Steven: You have the same mindset that I have. Give away some of your best stuff for free because they're always gonna come knock and say, What else can you do for me?
What else do you have? I'm sure. It's not your best. Give me more.
Rich: And why not? I think I'm really into sharing this. We're kind of the only ones doing what we do, so I'm not really protective about trying to keep competitors out. I already have a tenure head start on them, but everybody should be trying to optimize cost.
The problem is you're negotiating against Supplier of yours, and you need to understand how they think about this. They wanna help you. They want to help you get a win. But if you don't share all the data with them, they're only guessing if they give you a price, you've gotta give them really real good information to bid from.
Steven: Thank you so much for coming onto our show, Rich. My last question for you is, what is your purpose and lasting legacy that you'd like to leave in your community or even nationally, since that's the way your company is?
Rich: So it's in both regards, right?
So when I think about this we go back to the story I shared with your listeners at the very beginning. I could have decided to just keep putting money in my own pocket with the lifestyle business I had. But I saw an opportunity with my partners and with my team to make a change in this area.
I'm happy to say now, 10 years later we do say the name Kermit, and if anybody knows, they're not watching the Muppets and they know it's not a frog. We're talking about they're in healthcare and they understand. Kermit, everybody sits up a little straighter, and they're like, they're mining their business and they know that we mean business.
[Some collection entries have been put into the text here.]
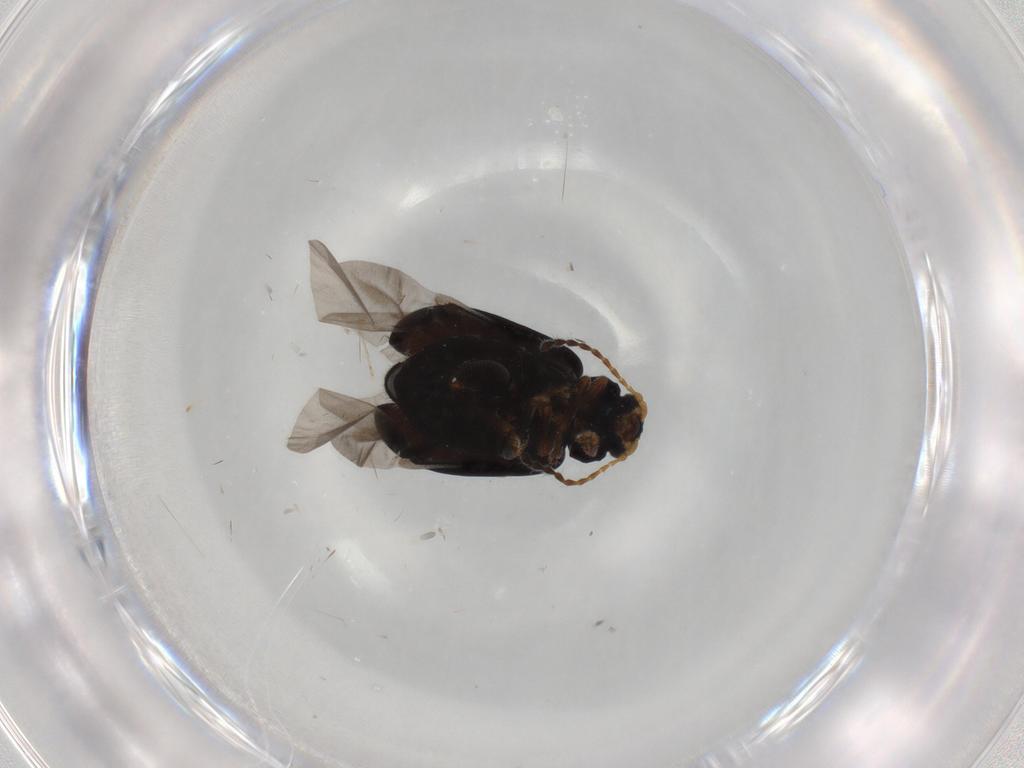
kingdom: Animalia
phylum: Arthropoda
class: Insecta
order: Coleoptera
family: Chrysomelidae
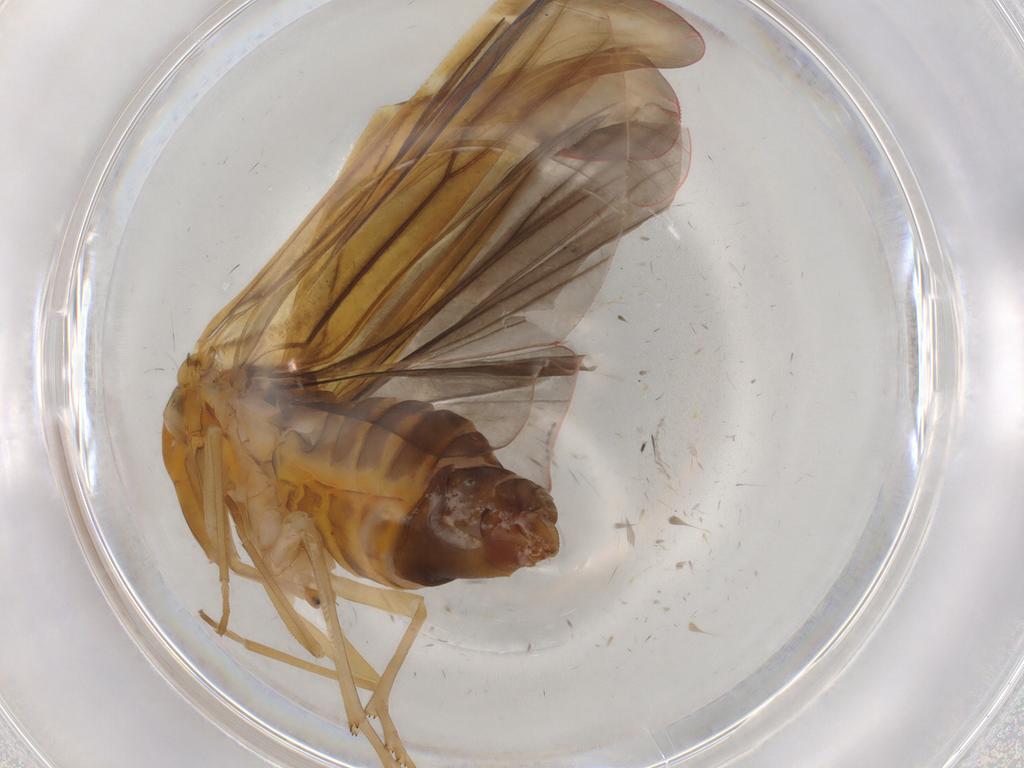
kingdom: Animalia
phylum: Arthropoda
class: Insecta
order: Hemiptera
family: Derbidae
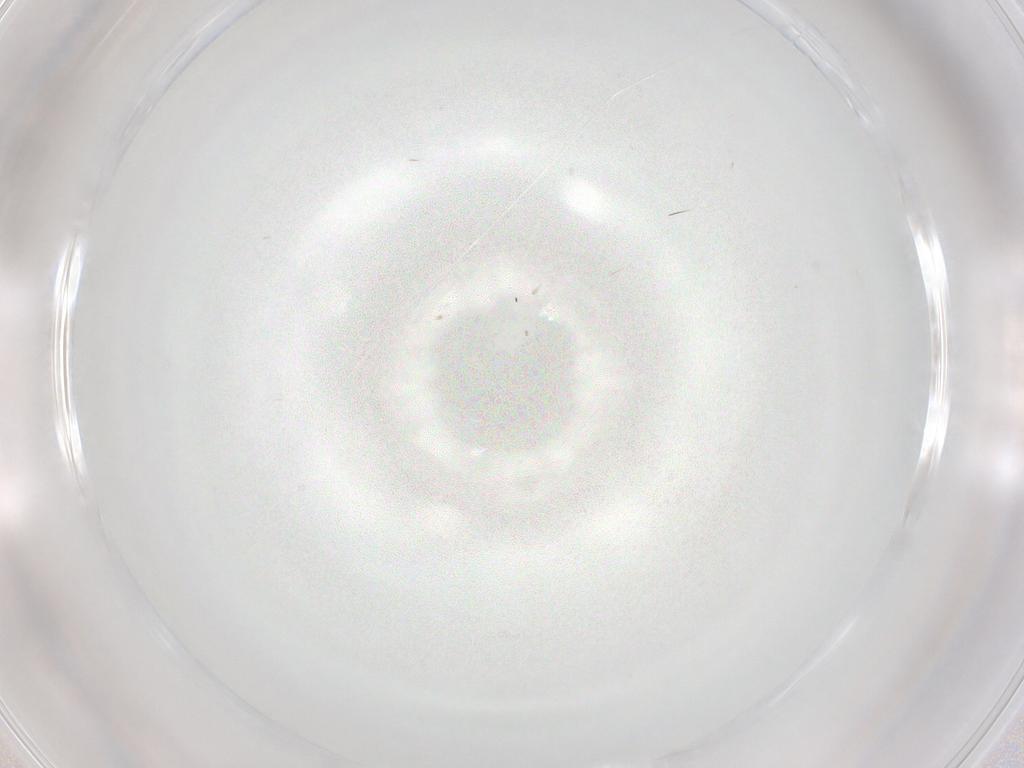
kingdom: Animalia
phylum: Arthropoda
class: Insecta
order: Diptera
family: Cecidomyiidae
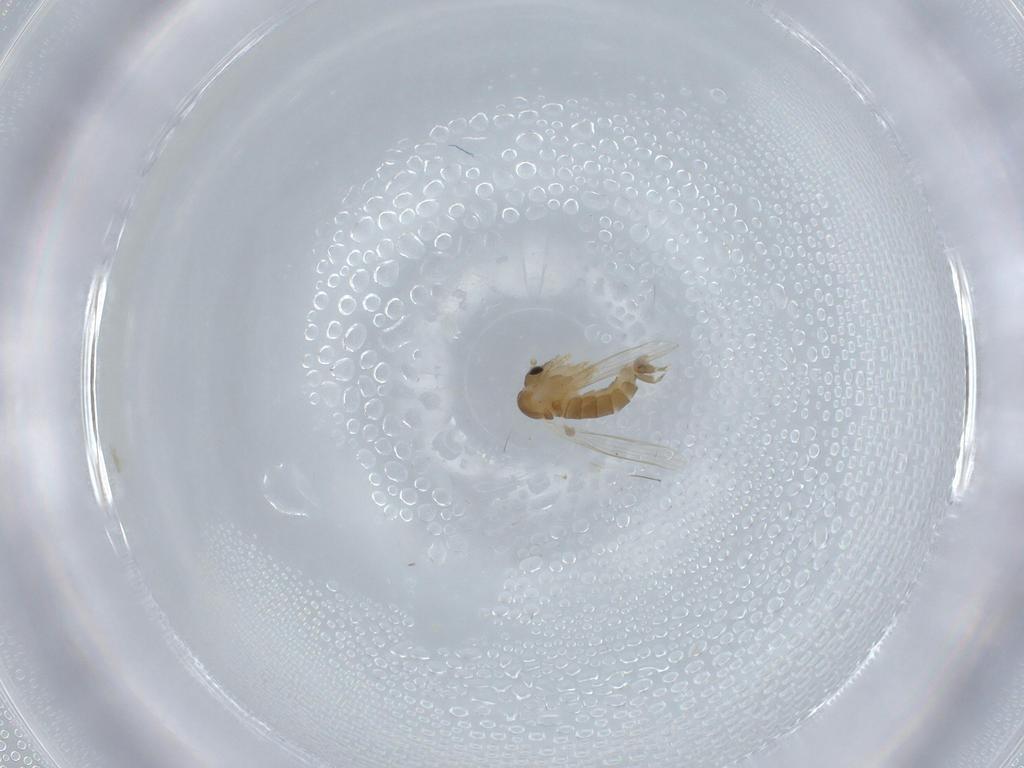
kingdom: Animalia
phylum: Arthropoda
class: Insecta
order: Diptera
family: Psychodidae
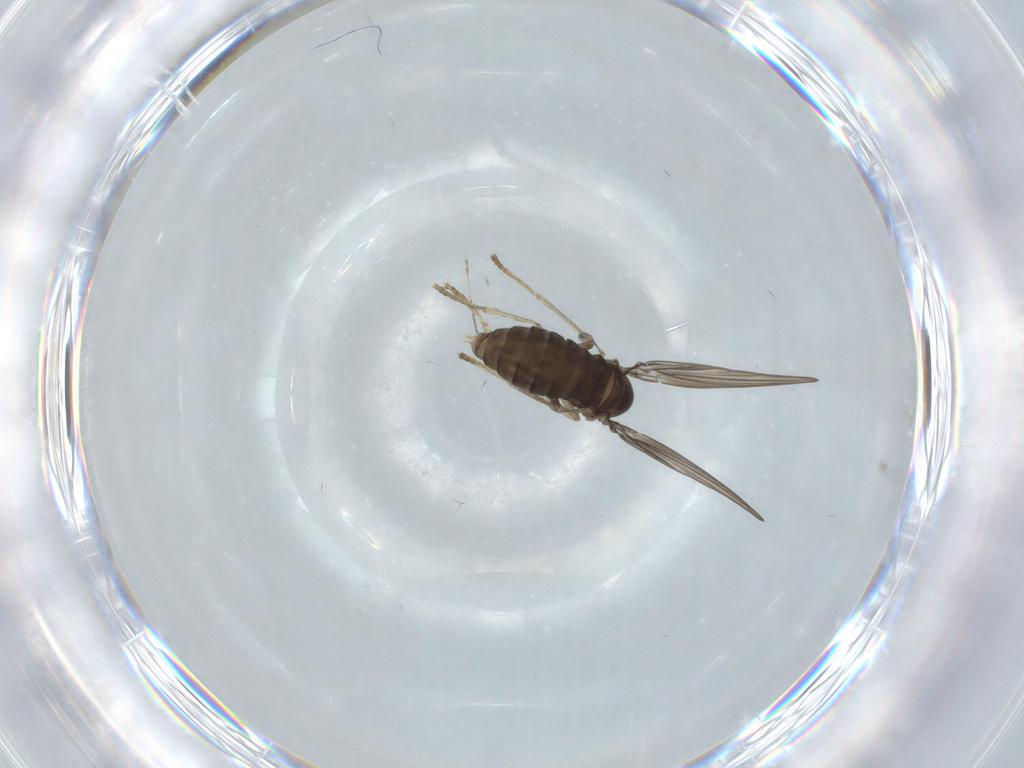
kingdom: Animalia
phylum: Arthropoda
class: Insecta
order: Diptera
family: Psychodidae
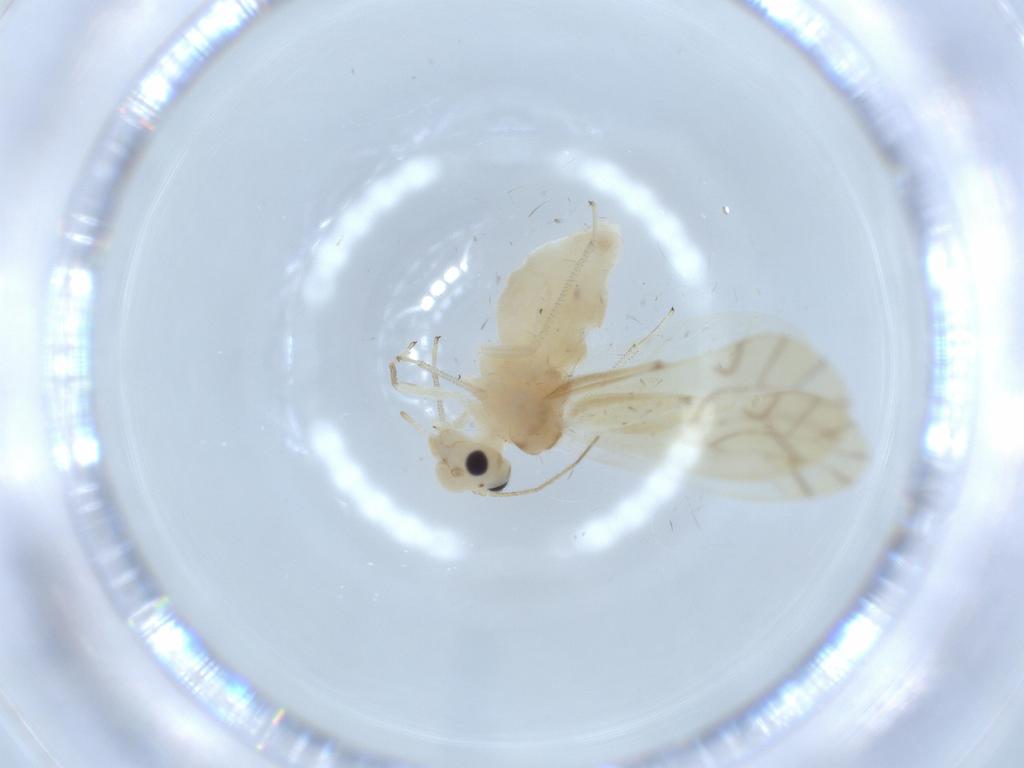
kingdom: Animalia
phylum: Arthropoda
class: Insecta
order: Psocodea
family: Caeciliusidae
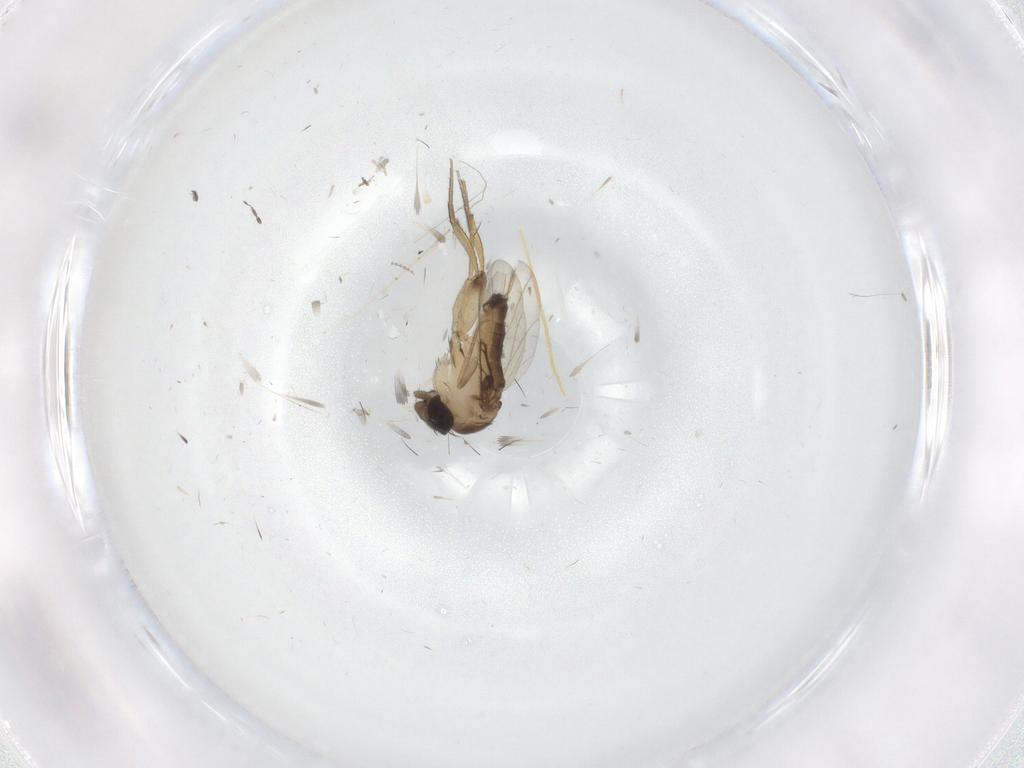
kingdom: Animalia
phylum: Arthropoda
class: Insecta
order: Diptera
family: Phoridae
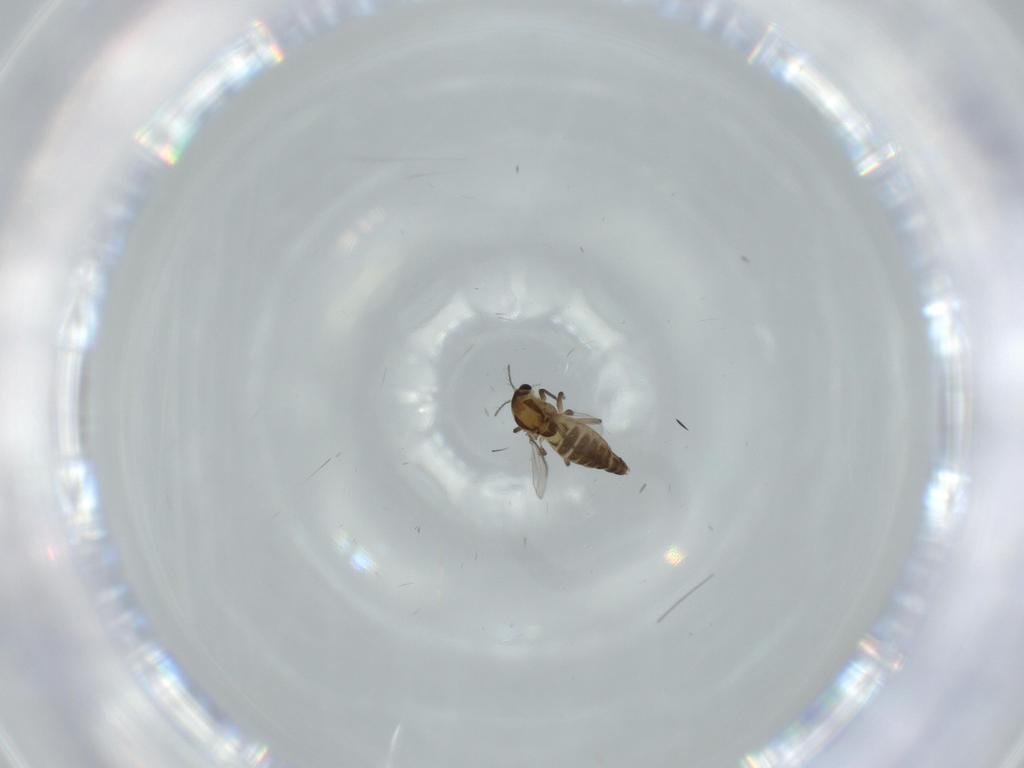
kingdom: Animalia
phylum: Arthropoda
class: Insecta
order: Diptera
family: Chironomidae
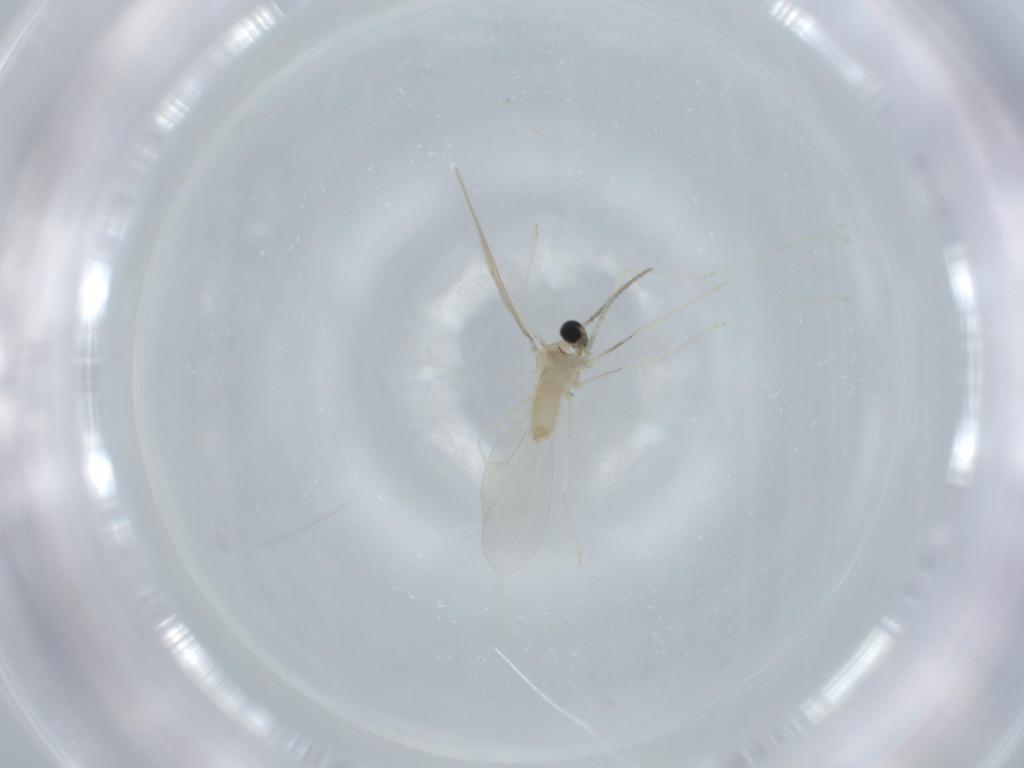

So that feels really good. I love to see every hospital in United States manage this, get control of this category, and use our process if they want to, but it's a fit for them to do it the way we're doing it, because it's disruptive in the best way we use that word. It's really changing things. People are shaking things up and doing things differently.
That's what we're about. So that's the legacy we wanna leave is everybody who wants to do it better do it. Don't keep doing it the status quo way. Think about a better way to do it, and then just jump in and do it.
Steven: I have really enjoyed learning all about your business and the value that you're bringing hospitals, and especially breaking that partition between the administrators and the surgeons.
And I know that a lot of the listeners are gonna get a lot out of this. Guys, I'll put. The website, I'll put the referral program piece all on the liner notes and I'll also give his bio in there as well. So you have any questions, please reach out to Rich. He's a wealth of knowledge and he'd love to save you some money.
So thank you again for joining us on the Portfolio Pulse podcast.
Rich: Yeah, it's been a pleasure. Thanks for having me.